Outro ponto levantado é diz respeito ao chamado para as audiências. “Só é publicado no Diário Oficial do município o edital de convocação, e, perto da audiência, se publica nas redes sociais. Não há um processo amplo de divulgação das audiências, como na rádio, por exemplo”, criticou.

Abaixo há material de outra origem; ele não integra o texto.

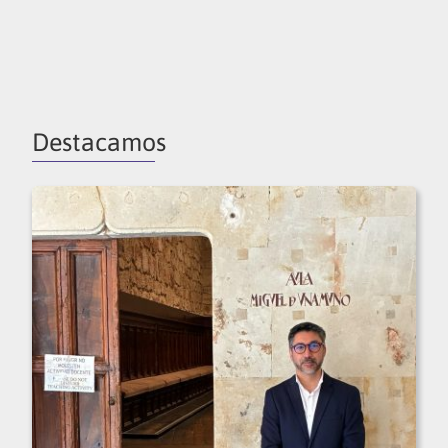
Destacamos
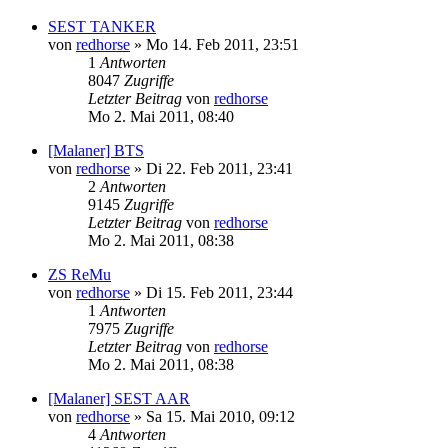
SEST TANKER
von
redhorse
»
Mo 14. Feb 2011, 23:51
1
Antworten
8047
Zugriffe
Letzter Beitrag
von
redhorse
Mo 2. Mai 2011, 08:40
[Malaner] BTS
von
redhorse
»
Di 22. Feb 2011, 23:41
2
Antworten
9145
Zugriffe
Letzter Beitrag
von
redhorse
Mo 2. Mai 2011, 08:38
ZS ReMu
von
redhorse
»
Di 15. Feb 2011, 23:44
1
Antworten
7975
Zugriffe
Letzter Beitrag
von
redhorse
Mo 2. Mai 2011, 08:38
[Malaner] SEST AAR
von
redhorse
»
Sa 15. Mai 2010, 09:12
4
Antworten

Luiz Filho reforçou que a pauta defendida agora é a revisão do Plano Diretor. “Algumas análises por parte das universidades e de professores urbanistas têm alertado que esse projeto é ilegal, e desde o primeiro momento de audiência a Secretaria de Planejamento e Gestão de Garanhuns tem pedido para as pessoas enviarem sugestões para qualificar o projeto. Mas fica uma pergunta no ar: Como a gente vai contribuir se ele é ilegal? Fica implícito para nós que contribuir em uma minuta que já nasce ilegal por desrespeitar a participação popular [serve] apenas para a prefeitura dizer depois que houve processo democrático e as pessoas contribuiram”, contestou.

O que mudou?

A reportagem não teve acesso à integra da nova minuta, mas, a pedidos, a Prefeitura do Município de Garanhuns disponibilizou o conteúdo do artigo 21º que não estava presente na versão anterior. Essa, de acordo com a gestão, seria a única alteração do texto. "Os casos previstos nesta Lei, aplicam-se, especificamente, a áreas urbanas já anteriormente estabelecidas em legislações próprias", diz o dispositivo.

Em nota, a Secretaria de Planejamento da Prefeitura de Garanhuns falou que as audiências públicas realizadas sobre Outorga Onerosa e Uso e Ocupação do Solo no município são abertas e democráticas. "Quanto à alteração da minuta, deixamos claro na última audiência que foi apenas um artigo, o 21, e foi mplamente lido e debatido durante o encontro, que mais uma vez contou com participação popular e de instituições", afirmou.

A pasta acrescentou que "dessas escutas à população, a minuta está sendo formatada, e já foram excluídas questões sobre zonas urbanas e rurais". "E seguimos ouvindo, buscando o melhor para a sociedade", completou.

A nota ainda diz que a minuta (sem a inclusão do artigo 21) estava publicada no site da prefeitura desde 29 de abril, e que "todos e todas têm acesso fácil, como se pode ver pelo banner 'Audiências Públicas', que leva às informações, convocatórias e anexos. Simples, podendo-se acessar inclusive pelo celular".


Os dois projetos de lei são de autoria da Prefeitura Municipal de Garanhuns / Reprodução

Como só houve a inclusão desse artigo, sem a supressão de outros, na análise do advogado Gustavo Carvalho, o texto ainda tem dispositivos que alteram ilegalmente o Plano Diretor e dão margem para a criação de núcleos urbanos em qualquer lugar do município, inclusive na zona rural.

O geógrafo Iwelton Pereira, professor da Universidade de Pernambuco (UPE), também tem acompanhado o caso e avalia como necessária a realização de no mínimo mais uma audiência para adentrar no texto final. “Pelo menos marcar uma ou duas reuniões para discutir alguns pontos, inclusive [levantados] por representantes dos construtores que têm interesse econômico direto em cima desse instrumento normativo. Considero pertinente a necessidade de aprovação da lei para esse tipo de ordenamento, mas isso não deve ser feito de forma apressada”, falou.

Iwelton avalia que encerrar as discussões agora seria contraproducente. “Uma percepção que eu tenho é que tem uma perspectiva de urgência, principalmente por aqueles que têm interesses econômicos na aprovação dessa proposta, e esses grupos estão pressionando a prefeitura e tentam pressionar em alguma medida as reuniões para que sejam encerradas as audiências públicas”, conclui.